5G is not magic, it does nothing to improve the Mbps per MHz over LTE - which remember is the same for 150 Mbps LTE as it is for 1.2 Gbps LTE. LTE's current max is 256 QAM, but the latest 3GPP release adds 1024 QAM support to LTE. That's a 25% improvement in Mbps per MHz, though you don't quite get that much in the real world due to error correction, and it will obviously only work in areas where you have maximum bars today. That's also going to be the max for 5G. The only difference between 150 Mbps LTE and 1.2 Gbps LTE today is a single client getting to use a LOT more MHz at once, which is why people arguing over the difference in phones that support "faster" LTE are wasting their breath, since you don't need a gigabit to a phone and can't get it in busy areas where a single client won't be able to grab that much spectrum anyway.
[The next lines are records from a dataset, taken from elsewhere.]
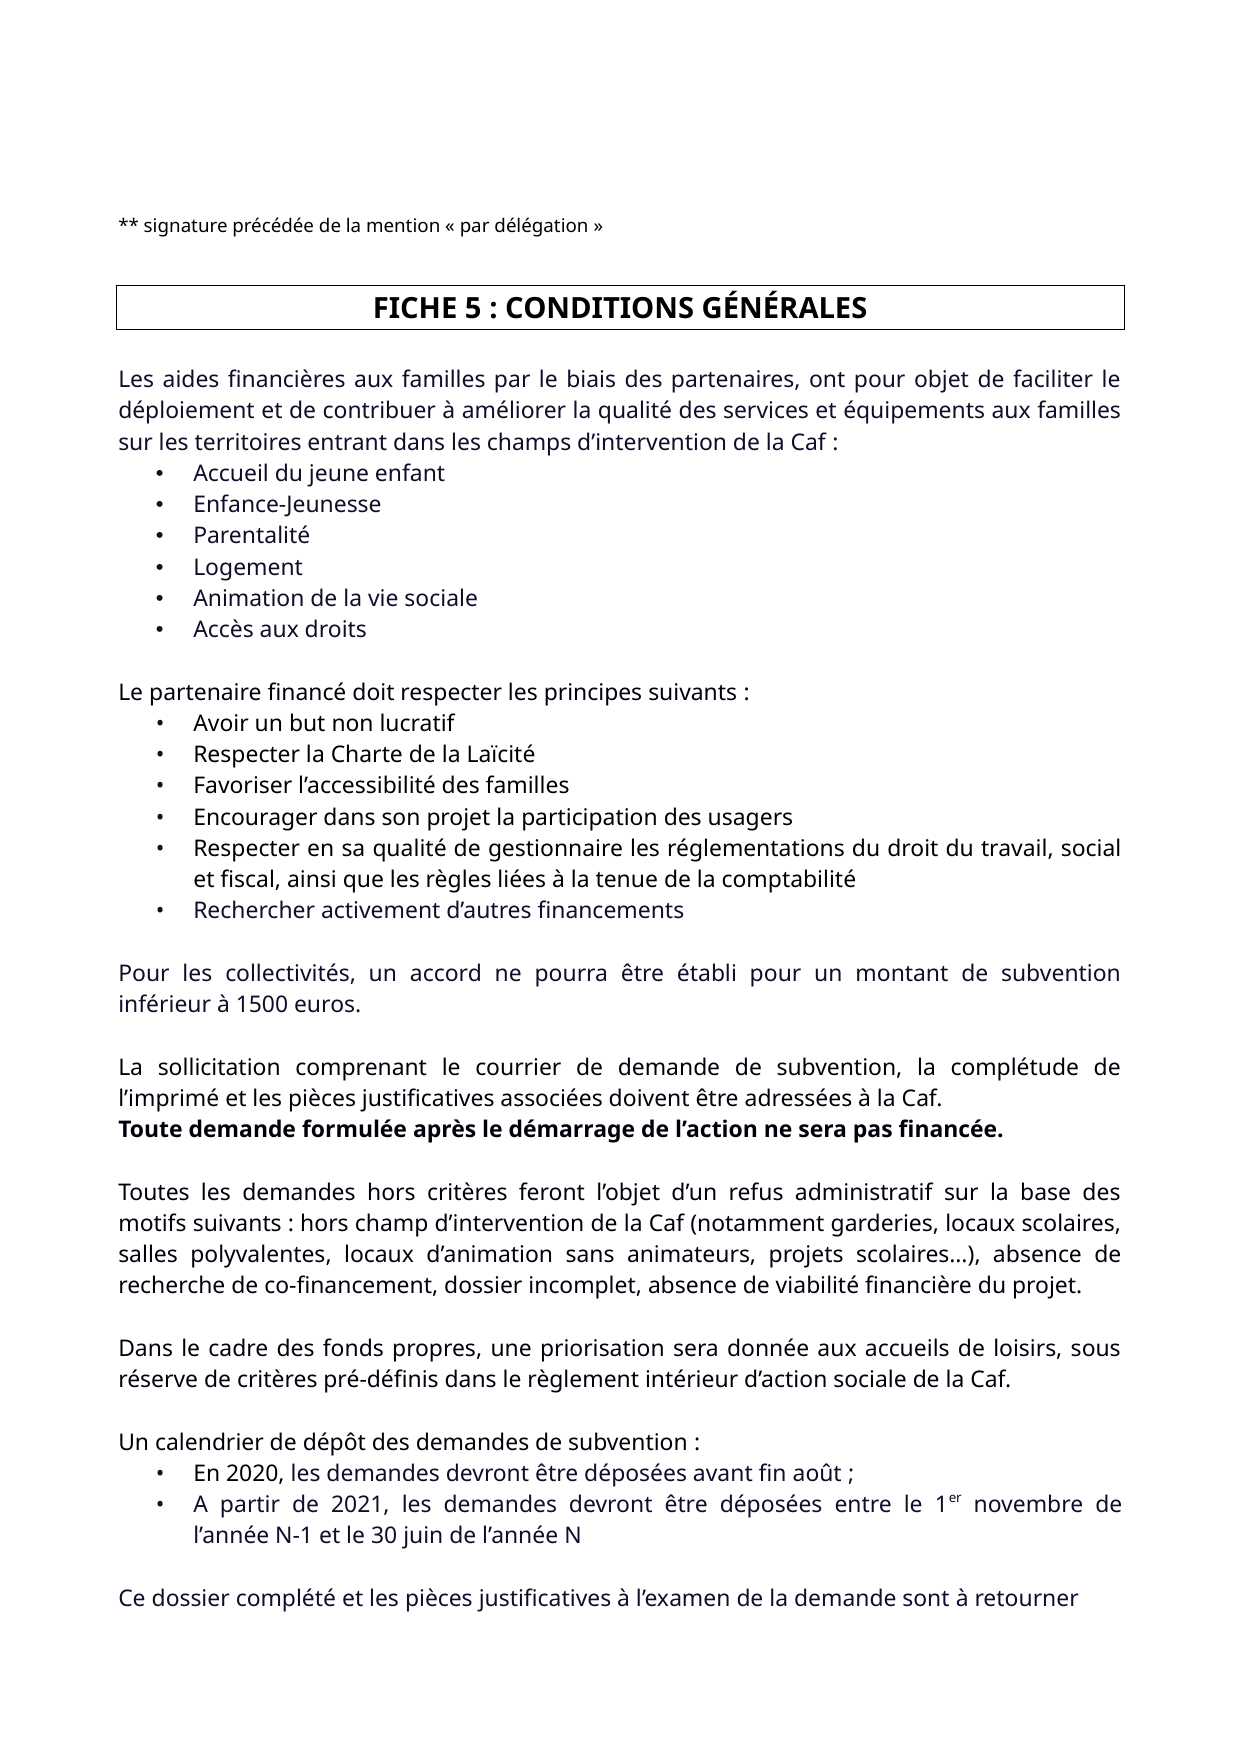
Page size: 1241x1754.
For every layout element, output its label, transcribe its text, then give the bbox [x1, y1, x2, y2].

list Accès aux droits [156, 613, 1122, 644]
list Parentalité [156, 519, 1122, 550]
list Respecter la Charte de la Laïcité [156, 738, 1122, 769]
list Respecter en sa qualité de gestionnaire les réglementations du droit du travail, social et fiscal, ainsi que les règles liées à la tenue de la comptabilité [156, 832, 1122, 894]
list En 2020, les demandes devront être déposées avant fin août ; [156, 1457, 1122, 1488]
list Enfance-Jeunesse [156, 488, 1122, 519]
list Avoir un but non lucratif [156, 707, 1122, 738]
list Pour les collectivités, un accord ne pourra être établi pour un montant de subvention inférieur à 1500 euros. [118, 957, 1122, 1019]
list Rechercher activement d’autres financements [156, 894, 1122, 925]
list La sollicitation comprenant le courrier de demande de subvention, la complétude de l’imprimé et les pièces justificatives associées doivent être adressées à la Caf. [118, 1050, 1122, 1113]
list Accueil du jeune enfant [156, 457, 1122, 488]
list Animation de la vie sociale [156, 582, 1122, 613]
text ** signature précédée de la mention « par délégation » [118, 212, 1122, 237]
list A partir de 2021, les demandes devront être déposées entre le 1er novembre de l’année N-1 et le 30 juin de l’année N [156, 1488, 1122, 1550]
list Dans le cadre des fonds propres, une priorisation sera donnée aux accueils de loisirs, sous réserve de critères pré-définis dans le règlement intérieur d’action sociale de la Caf. [118, 1332, 1122, 1394]
text Ce dossier complété et les pièces justificatives à l’examen de la demande sont à retourner [118, 1582, 1122, 1613]
text FICHE 5 : CONDITIONS GÉNÉRALES [117, 286, 1124, 329]
list Le partenaire financé doit respecter les principes suivants : [118, 675, 1122, 707]
list Favoriser l’accessibilité des familles [156, 769, 1122, 800]
list Encourager dans son projet la participation des usagers [156, 800, 1122, 832]
list Toute demande formulée après le démarrage de l’action ne sera pas financée. [118, 1113, 1122, 1144]
list Un calendrier de dépôt des demandes de subvention : [118, 1425, 1122, 1457]
list Toutes les demandes hors critères feront l’objet d’un refus administratif sur la base des motifs suivants : hors champ d’intervention de la Caf (notamment garderies, locaux scolaires, salles polyvalentes, locaux d’animation sans animateurs, projets scolaires…), absence de recherche de co-financement, dossier incomplet, absence de viabilité financière du projet. [118, 1175, 1122, 1300]
text Les aides financières aux familles par le biais des partenaires, ont pour objet de faciliter le déploiement et de contribuer à améliorer la qualité des services et équipements aux familles sur les territoires entrant dans les champs d’intervention de la Caf : [118, 363, 1122, 457]
list Logement [156, 550, 1122, 582]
5G attains its insane claimed future speeds by using LOTS of bandwidth, which will be opened up mostly at the very high frequencies in the 28-39 GHz range. Using 600 and 700 MHz bands for 5G will provide no bandwidth increase over what can be done with LTE. I'm not sure there is much of a business case for upgrading existing LTE bands to 5G since the major improvement of 5G will be in latency. 5G will be mostly greenfield spectrum deployments.
Upgrading 600/700 MHz bands from LTE to 5G doesn't make much sense, and even if it is done will not be useful for fixed broadband deployments at longer distances. So no, not a "brilliant" move at all (at least not in terms of broadband deployments with 5G, having lots of low end spectrum is worth just as much with LTE so there's no need for 5G) For phones 5G is little better - unless you are doing something that's latency sensitive like online gaming the difference isn't worth caring about.